September 27, 2015 (Photo Credit: Staff Sgt. Vitaliy Rusavskiy/Marine Corps)

 

The year ahead will be dynamic and action-packed for the newly merged Marine Corps Forces Europe and Africa.

The command, which merged in August to streamline operations and place a Marine commander in the theater of operations, is responsible for two of the world’s long-ignored but fastest growing flashpoints.

While both continents were put on the back burner for more than a decade as the U.S. waged a two-front war in Iraq and Afghanistan, Russian saber rattling in Eastern Europe and Islamic extremism spreading across the Maghreb from West Africa to Somalia, has pushed both continents to the forefront of defense policy.

The landing of a Marine MV-22B Osprey on a Spanish ship in early September is just the first in a large number of exercises and operational tests Marines will see in the two regions over the next year. The Osprey, assigned to Special-Purpose Marine Air-Ground Task Force Crisis Response–Africa, landed aboard Spain's amphibious assault ship Juan Carlos I on Sept. 9 in preparation for Exercise Trident Juncture, the largest multinational NATO exercise in more than a decade.

The exercise, which will include about 36,000 participants, will run Oct. 3 through Nov. 6. Marines and other NATO troops will put several new concepts to the test, including Ospreys operating off European ships as a way to keep Marine raid forces forward staged across the globe amid Navy amphibious assault ship shortages. They'll also launch a ship-to-shore operation in Spain, pushing more than 300 miles inland using light armored vehicles during a mock raid.

Those tests have broader implications for Marines operating in Africa as well. Marines with the Corps' crisis response force for Africa have traveled long distances from their home base in Europe to places like South Sudan to respond to embassy security threats and other emergencies. 

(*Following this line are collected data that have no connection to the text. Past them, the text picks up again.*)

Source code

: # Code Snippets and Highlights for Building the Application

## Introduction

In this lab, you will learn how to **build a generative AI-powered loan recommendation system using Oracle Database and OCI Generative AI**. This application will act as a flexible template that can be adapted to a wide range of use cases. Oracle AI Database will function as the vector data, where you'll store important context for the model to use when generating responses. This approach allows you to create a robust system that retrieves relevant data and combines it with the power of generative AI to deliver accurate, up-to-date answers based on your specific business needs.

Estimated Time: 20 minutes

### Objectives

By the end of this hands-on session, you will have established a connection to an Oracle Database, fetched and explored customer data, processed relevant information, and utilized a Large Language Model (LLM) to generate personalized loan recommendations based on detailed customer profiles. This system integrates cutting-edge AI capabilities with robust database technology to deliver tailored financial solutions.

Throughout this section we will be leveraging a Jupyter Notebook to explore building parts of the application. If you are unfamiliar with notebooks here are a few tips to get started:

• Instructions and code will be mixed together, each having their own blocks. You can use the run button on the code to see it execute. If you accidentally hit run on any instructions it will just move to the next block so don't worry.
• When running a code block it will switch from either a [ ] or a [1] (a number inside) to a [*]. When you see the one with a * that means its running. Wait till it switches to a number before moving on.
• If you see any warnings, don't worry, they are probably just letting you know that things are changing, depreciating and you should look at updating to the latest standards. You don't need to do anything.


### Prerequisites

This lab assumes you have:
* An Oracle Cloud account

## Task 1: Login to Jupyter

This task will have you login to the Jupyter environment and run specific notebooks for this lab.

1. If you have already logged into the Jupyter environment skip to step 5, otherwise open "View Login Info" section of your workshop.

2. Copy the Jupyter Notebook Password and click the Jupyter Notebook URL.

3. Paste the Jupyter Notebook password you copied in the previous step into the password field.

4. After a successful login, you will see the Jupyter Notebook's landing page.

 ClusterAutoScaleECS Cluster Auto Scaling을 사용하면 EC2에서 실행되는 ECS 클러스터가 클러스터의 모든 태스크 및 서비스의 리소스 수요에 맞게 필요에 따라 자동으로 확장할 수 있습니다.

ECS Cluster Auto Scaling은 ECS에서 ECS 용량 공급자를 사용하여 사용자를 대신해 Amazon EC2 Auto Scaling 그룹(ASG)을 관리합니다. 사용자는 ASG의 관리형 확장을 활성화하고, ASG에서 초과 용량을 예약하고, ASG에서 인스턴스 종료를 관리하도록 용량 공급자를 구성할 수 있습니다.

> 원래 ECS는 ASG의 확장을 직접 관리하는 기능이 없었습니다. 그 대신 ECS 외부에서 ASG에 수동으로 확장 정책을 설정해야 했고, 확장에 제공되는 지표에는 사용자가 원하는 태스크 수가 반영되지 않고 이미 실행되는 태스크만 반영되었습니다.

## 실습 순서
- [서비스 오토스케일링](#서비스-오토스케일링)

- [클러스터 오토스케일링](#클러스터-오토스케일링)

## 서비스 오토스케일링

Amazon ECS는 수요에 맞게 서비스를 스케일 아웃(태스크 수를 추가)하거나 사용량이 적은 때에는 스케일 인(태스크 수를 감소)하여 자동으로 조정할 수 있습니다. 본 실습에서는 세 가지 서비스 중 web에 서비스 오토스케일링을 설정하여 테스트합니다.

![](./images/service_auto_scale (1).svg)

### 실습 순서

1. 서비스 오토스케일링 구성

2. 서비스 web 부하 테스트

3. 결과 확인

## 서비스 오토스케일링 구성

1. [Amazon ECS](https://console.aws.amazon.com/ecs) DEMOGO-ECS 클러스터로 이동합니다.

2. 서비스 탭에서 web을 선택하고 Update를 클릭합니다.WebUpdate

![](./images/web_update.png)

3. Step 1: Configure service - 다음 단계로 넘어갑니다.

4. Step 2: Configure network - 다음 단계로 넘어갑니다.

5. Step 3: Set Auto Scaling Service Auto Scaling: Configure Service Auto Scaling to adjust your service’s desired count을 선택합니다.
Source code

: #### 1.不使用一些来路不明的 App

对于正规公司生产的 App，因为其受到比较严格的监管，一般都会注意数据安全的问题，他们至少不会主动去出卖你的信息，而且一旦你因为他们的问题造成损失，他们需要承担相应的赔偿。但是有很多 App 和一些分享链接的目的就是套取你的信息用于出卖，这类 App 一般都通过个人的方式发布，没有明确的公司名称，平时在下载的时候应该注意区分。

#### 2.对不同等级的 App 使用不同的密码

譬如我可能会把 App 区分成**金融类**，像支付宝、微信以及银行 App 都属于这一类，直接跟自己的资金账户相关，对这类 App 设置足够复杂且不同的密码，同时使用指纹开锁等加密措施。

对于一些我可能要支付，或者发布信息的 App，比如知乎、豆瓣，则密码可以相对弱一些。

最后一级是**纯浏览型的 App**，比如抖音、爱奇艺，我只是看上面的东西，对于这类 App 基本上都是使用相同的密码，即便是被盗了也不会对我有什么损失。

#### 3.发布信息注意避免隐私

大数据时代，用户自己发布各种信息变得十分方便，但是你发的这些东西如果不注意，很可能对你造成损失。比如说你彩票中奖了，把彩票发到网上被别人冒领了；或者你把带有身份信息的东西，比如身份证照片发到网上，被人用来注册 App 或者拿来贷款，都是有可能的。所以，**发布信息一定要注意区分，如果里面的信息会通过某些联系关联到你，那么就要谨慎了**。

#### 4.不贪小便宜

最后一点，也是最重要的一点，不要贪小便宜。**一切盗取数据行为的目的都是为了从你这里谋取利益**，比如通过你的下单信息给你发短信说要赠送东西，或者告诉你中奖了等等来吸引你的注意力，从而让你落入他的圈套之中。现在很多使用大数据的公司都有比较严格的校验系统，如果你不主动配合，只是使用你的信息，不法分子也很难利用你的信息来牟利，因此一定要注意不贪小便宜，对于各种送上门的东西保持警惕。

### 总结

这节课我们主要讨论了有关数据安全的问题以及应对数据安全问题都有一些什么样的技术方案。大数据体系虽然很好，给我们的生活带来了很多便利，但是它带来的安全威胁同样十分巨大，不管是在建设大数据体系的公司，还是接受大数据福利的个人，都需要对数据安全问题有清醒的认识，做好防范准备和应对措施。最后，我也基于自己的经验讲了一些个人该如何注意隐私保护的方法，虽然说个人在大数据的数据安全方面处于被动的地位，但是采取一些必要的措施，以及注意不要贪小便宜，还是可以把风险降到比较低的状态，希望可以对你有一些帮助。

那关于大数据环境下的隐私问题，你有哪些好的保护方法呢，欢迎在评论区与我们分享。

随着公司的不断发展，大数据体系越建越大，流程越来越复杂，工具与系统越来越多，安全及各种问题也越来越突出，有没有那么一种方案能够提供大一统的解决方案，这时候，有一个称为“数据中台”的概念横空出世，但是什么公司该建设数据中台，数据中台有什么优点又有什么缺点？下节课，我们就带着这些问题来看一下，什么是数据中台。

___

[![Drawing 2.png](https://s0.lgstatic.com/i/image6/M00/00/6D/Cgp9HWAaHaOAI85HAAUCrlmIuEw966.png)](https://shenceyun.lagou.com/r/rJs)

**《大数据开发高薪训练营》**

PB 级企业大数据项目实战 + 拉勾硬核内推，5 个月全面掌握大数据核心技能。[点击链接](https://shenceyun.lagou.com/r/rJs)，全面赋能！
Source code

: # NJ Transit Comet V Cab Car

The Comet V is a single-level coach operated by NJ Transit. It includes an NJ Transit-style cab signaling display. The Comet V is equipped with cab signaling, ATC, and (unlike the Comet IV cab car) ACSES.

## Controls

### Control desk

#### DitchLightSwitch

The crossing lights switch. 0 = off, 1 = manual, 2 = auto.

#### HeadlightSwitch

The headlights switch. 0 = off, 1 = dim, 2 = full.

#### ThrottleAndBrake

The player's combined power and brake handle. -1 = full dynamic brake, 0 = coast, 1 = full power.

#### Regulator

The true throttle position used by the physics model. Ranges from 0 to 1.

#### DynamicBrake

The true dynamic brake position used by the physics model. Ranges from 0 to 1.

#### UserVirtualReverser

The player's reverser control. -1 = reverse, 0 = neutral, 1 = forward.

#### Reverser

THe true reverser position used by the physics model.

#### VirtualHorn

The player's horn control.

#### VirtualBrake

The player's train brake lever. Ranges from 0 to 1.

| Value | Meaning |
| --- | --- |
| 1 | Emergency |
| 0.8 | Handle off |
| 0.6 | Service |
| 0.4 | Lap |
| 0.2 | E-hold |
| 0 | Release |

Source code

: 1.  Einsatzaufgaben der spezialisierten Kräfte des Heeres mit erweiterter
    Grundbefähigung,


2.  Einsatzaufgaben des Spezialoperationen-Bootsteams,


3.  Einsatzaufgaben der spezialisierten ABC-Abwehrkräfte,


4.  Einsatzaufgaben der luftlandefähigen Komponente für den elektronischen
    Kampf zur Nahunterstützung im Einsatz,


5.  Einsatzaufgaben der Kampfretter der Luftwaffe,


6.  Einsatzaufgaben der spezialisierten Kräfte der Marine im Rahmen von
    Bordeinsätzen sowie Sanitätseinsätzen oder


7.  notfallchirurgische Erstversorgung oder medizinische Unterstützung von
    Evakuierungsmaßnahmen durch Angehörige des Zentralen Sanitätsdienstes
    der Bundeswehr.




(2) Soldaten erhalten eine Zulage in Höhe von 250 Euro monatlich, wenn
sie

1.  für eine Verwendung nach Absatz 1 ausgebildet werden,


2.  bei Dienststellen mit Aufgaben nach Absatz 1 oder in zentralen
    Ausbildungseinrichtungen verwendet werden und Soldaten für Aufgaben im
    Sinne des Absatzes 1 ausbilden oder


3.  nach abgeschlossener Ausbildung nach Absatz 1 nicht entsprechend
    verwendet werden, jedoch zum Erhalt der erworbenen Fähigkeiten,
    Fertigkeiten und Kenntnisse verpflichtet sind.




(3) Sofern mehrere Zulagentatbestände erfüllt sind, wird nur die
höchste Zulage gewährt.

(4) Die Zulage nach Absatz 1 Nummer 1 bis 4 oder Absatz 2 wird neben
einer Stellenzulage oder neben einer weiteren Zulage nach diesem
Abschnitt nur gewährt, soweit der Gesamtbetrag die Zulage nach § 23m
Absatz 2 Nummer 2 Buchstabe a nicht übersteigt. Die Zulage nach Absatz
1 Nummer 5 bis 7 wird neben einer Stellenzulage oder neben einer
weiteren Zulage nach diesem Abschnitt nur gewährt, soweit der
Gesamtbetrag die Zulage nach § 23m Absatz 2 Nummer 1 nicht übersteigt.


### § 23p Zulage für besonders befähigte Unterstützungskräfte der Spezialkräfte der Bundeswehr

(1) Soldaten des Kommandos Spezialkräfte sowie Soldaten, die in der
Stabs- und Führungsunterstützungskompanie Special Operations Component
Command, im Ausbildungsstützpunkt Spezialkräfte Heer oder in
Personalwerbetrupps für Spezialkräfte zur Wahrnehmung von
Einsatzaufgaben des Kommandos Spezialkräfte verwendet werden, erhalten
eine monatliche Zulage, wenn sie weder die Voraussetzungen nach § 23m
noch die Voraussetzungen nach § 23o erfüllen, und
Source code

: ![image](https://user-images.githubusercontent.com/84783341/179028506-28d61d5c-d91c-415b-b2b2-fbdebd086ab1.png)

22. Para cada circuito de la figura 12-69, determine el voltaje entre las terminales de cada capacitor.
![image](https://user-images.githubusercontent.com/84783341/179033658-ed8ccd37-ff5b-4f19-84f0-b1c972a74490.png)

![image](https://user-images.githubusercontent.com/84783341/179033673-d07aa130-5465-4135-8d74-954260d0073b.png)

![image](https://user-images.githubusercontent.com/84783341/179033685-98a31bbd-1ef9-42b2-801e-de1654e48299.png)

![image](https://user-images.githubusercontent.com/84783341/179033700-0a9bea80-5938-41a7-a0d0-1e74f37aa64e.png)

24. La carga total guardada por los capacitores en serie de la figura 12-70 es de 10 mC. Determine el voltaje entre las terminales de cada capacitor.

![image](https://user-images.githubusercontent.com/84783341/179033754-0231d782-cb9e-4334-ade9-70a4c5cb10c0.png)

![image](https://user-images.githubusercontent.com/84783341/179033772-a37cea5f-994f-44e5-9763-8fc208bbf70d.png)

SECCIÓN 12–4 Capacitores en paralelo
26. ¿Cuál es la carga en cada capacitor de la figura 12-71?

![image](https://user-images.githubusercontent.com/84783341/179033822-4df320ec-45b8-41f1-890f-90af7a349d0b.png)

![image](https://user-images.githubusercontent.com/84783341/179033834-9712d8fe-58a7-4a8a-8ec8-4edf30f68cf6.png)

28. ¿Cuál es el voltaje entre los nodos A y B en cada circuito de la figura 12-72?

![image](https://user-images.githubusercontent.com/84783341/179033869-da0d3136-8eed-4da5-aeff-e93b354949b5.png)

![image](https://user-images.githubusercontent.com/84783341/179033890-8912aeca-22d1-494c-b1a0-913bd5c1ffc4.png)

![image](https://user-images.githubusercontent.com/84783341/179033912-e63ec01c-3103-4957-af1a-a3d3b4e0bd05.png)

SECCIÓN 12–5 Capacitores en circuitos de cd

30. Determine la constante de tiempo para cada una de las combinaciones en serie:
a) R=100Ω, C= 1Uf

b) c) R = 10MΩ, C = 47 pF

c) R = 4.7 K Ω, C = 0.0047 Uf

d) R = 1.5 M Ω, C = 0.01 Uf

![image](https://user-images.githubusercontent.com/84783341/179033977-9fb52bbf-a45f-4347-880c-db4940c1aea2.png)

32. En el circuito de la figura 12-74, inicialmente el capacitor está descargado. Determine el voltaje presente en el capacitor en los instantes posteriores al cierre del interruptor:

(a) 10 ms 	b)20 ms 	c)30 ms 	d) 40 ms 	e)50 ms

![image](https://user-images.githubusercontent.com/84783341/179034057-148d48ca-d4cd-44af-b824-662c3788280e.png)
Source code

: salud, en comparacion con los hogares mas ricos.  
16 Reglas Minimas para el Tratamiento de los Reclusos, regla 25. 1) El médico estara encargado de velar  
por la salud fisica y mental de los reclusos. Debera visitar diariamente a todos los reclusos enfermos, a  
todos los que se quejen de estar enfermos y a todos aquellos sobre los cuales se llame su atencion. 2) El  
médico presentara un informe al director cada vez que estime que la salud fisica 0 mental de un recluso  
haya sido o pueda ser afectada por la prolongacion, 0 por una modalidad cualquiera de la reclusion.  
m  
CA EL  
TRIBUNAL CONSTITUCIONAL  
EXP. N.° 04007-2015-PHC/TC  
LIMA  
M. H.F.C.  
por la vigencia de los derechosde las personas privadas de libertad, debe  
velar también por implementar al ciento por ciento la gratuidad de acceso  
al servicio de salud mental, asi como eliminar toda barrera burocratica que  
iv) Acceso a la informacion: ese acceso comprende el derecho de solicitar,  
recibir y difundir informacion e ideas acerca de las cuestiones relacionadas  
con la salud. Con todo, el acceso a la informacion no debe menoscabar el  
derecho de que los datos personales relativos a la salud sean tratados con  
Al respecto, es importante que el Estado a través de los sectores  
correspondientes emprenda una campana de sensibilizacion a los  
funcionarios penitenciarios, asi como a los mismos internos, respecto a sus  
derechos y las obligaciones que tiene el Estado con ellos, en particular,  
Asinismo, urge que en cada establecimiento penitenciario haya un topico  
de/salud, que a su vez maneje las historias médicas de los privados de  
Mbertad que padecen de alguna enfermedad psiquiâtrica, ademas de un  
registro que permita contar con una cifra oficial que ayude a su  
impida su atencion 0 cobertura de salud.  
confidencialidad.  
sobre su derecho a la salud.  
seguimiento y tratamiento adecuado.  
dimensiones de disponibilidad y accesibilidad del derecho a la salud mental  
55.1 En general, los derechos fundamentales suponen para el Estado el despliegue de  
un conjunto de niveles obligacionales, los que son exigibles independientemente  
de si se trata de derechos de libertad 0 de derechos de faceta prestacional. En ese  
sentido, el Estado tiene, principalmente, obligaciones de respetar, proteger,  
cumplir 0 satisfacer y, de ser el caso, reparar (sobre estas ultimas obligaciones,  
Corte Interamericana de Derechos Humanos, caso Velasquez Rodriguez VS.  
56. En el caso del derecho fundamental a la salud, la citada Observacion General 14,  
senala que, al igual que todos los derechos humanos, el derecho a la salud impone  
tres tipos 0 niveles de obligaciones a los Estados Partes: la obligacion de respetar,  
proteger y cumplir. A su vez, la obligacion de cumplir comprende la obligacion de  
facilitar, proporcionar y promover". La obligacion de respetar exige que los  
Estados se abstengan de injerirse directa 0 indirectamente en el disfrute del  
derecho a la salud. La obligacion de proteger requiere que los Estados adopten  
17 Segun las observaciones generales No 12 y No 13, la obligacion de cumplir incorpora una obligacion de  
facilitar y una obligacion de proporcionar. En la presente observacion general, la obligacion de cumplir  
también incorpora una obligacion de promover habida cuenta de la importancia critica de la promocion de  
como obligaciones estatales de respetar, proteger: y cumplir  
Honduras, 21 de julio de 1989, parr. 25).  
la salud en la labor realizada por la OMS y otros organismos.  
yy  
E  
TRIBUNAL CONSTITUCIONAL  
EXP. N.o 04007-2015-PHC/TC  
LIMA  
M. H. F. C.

To bridge that distance, the unit is continuing to explore the use of cooperative security locations, which are temporary forward bases about the size of football fields in Gabon, Senegal and Ghana. The CSLs give Marines a place where Marines can base gear and sleep while training African forces.

But if the sea basing tests are successful during Trident juncture, it could open the door to efforts to put Marine afloat near Africa. It would be a huge advantage to have Marines based at sea in or near the Gulf of Guinea, several officials have said, including the 26th Marine Expeditionary Unit's commanding officer, Col. Robert Fulford. During a January speech made shortly after he returned from a deployment leading SPMAGTFCR-AF, he said it would help resolve difficulties associated with being too far from targets.

Lessons learned during  large-scale exercises like Trident Juncture will also be used to inform efforts in the years ahead to revamp the Corps' post-war doctrine, Expeditionary Force 21, said Brig. Gen. Julian Alford who heads the Quantico-based Futures Directorate. Officials at Marine Corps Combat Development Command and Futures Directorate are working to update the document to include information on complex threats Marines could face in Africa or Eastern Europe.

Marines with the Corps' new Bulgaria-based Combined Arms Company will also begin training alongside military partners in the region. The unit, which falls under the Romania-based Black Sea Rotational Force and is equipped with tanks, artillery and light armored vehicles, was stood up to help assure Eastern European allies concerned about Russian aggression in the region.

"It's certainly our intent to convince the Russians and [President Vladimir] Putin to refrain from aggression and return to the community of peaceful nations," Brig. Gen. Norman Cooling, the then-deputy commander of Marine Corps Europe and Africa, told Marine Corps Times in June.